Your output should be exactly the lines from the one containing "different massage techniques according to" through the final line of the records, both included, with every picture left out.

Supplied data —
+ + + + + + +
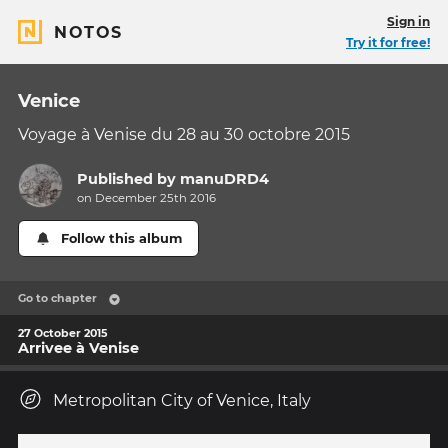
Sign in
NOTOS
Try it for free!
Venice
Voyage à Venise du 28 au 30 octobre 2015
Published by
manuDRD4
on December 25th 2016
Follow this album
Go to chapter
27 October 2015
Arrivee à Venise
Metropolitan City of Venice, Italy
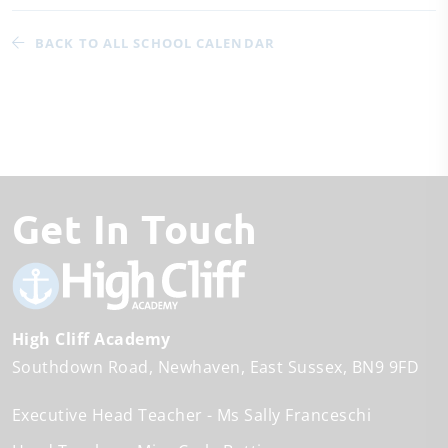
BACK TO ALL SCHOOL CALENDAR
Get In Touch
High Cliff Academy
Southdown Road
Newhaven
East Sussex
BN9 9FD
Executive Head Teacher
Ms Sally Franceschi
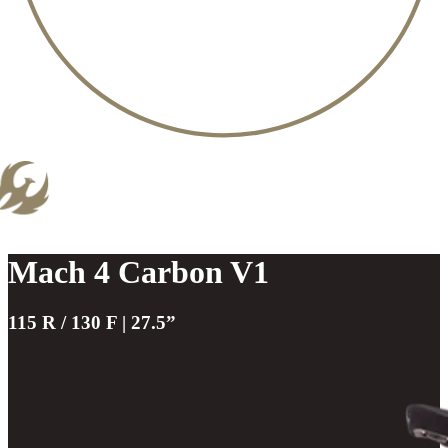
Mach 4 Carbon V1
115 R / 130 F | 27.5”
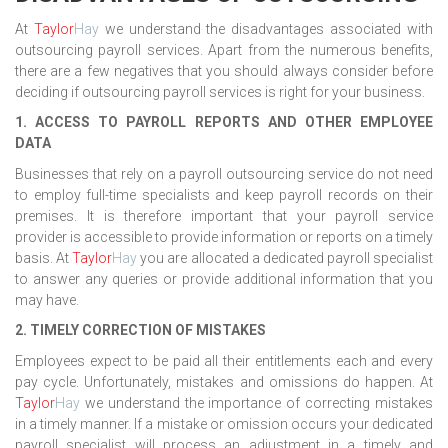
At
Taylor
Hay
we understand the disadvantages associated with
outsourcing payroll services. Apart from the numerous benefits,
there are a few negatives that you should always consider before
deciding if outsourcing payroll services is right for your business.
1. ACCESS TO PAYROLL REPORTS AND OTHER EMPLOYEE
DATA
Businesses that rely on a payroll outsourcing service do not need
to employ full-time specialists and keep payroll records on their
premises. It is therefore important that your payroll service
provider is accessible to provide information or reports on a timely
basis. At
Taylor
Hay
you are allocated a dedicated payroll specialist
to answer any queries or provide additional information that you
may have.
2. TIMELY CORRECTION OF MISTAKES
Employees expect to be paid all their entitlements each and every
pay cycle. Unfortunately, mistakes and omissions do happen. At
Taylor
Hay
we understand the importance of correcting mistakes
in a timely manner. If a mistake or omission occurs your dedicated
payroll specialist will process an adjustment in a timely and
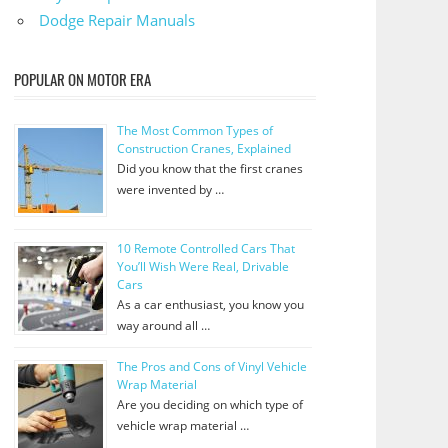
Dodge Repair Manuals
POPULAR ON MOTOR ERA
The Most Common Types of
Construction Cranes, Explained
Did you know that the first cranes
were invented by …
10 Remote Controlled Cars That
You’ll Wish Were Real, Drivable
Cars
As a car enthusiast, you know you
way around all …
The Pros and Cons of Vinyl Vehicle
Wrap Material
Are you deciding on which type of
vehicle wrap material …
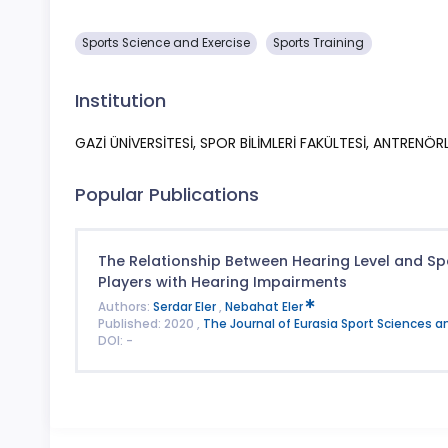
Sports Science and Exercise
Sports Training
Institution
GAZİ ÜNİVERSİTESİ, SPOR BİLİMLERİ FAKÜLTESİ, ANTRENÖ
Popular Publications
The Relationship Between Hearing Level and Sp
Players with Hearing Impairments
Authors:
Serdar Eler
,
Nebahat Eler
Published: 2020 ,
The Journal of Eurasia Sport Sciences a
DOI: -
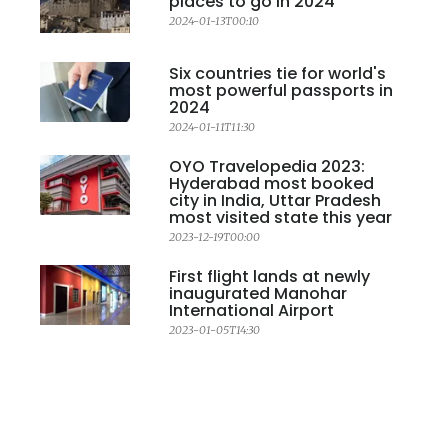
places to go in 2024
2024-01-13T00:10
Six countries tie for world's
most powerful passports in
2024
2024-01-11T11:30
OYO Travelopedia 2023:
Hyderabad most booked
city in India, Uttar Pradesh
most visited state this year
2023-12-19T00:00
First flight lands at newly
inaugurated Manohar
International Airport
2023-01-05T14:30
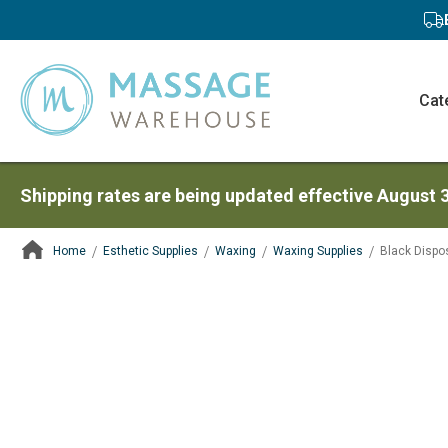
Cat
Shipping rates are being updated effective August 
Home
Esthetic Supplies
Waxing
Waxing Supplies
Black Dispo
ContentArea
ContentArea
Skip
to
the
end
of
the
images
gallery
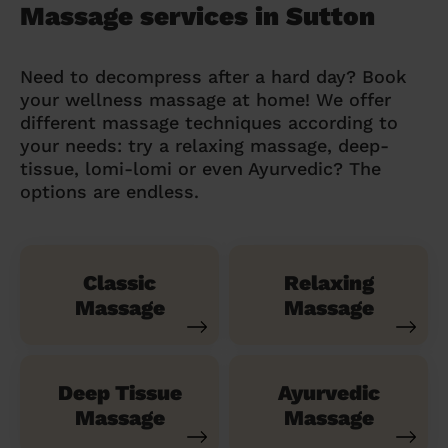
Massage services in Sutton
Need to decompress after a hard day? Book
your wellness massage at home! We offer
different massage techniques according to
your needs: try a relaxing massage, deep-
tissue, lomi-lomi or even Ayurvedic? The
options are endless.
Classic
Relaxing
Massage
Massage
Deep Tissue
Ayurvedic
Massage
Massage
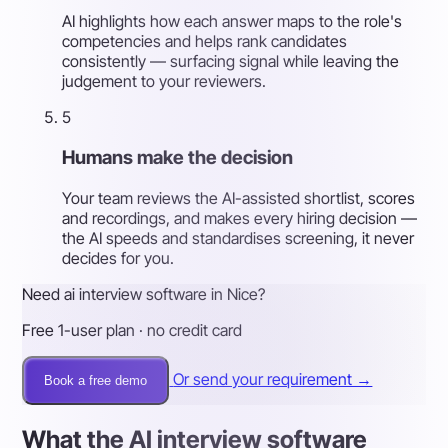
AI highlights how each answer maps to the role's
competencies and helps rank candidates
consistently — surfacing signal while leaving the
judgement to your reviewers.
5
Humans make the decision
Your team reviews the AI-assisted shortlist, scores
and recordings, and makes every hiring decision —
the AI speeds and standardises screening, it never
decides for you.
Need ai interview software in Nice?
Free 1-user plan · no credit card
Or send your requirement →
Book a free demo
What the AI interview software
+ + + + + + +
Answer to this task —
different massage techniques according to
your needs: try a relaxing massage, deep-
tissue, lomi-lomi or even Ayurvedic? The
options are endless.
Classic
Relaxing
Massage
Massage
Deep Tissue
Ayurvedic
Massage
Massage
AI highlights how each answer maps to the role's
competencies and helps rank candidates
consistently — surfacing signal while leaving the
judgement to your reviewers.
5
Humans make the decision
Your team reviews the AI-assisted shortlist, scores
and recordings, and makes every hiring decision —
the AI speeds and standardises screening, it never
decides for you.
Need ai interview software in Nice?
Free 1-user plan · no credit card
Or send your requirement →
Book a free demo
What the AI interview software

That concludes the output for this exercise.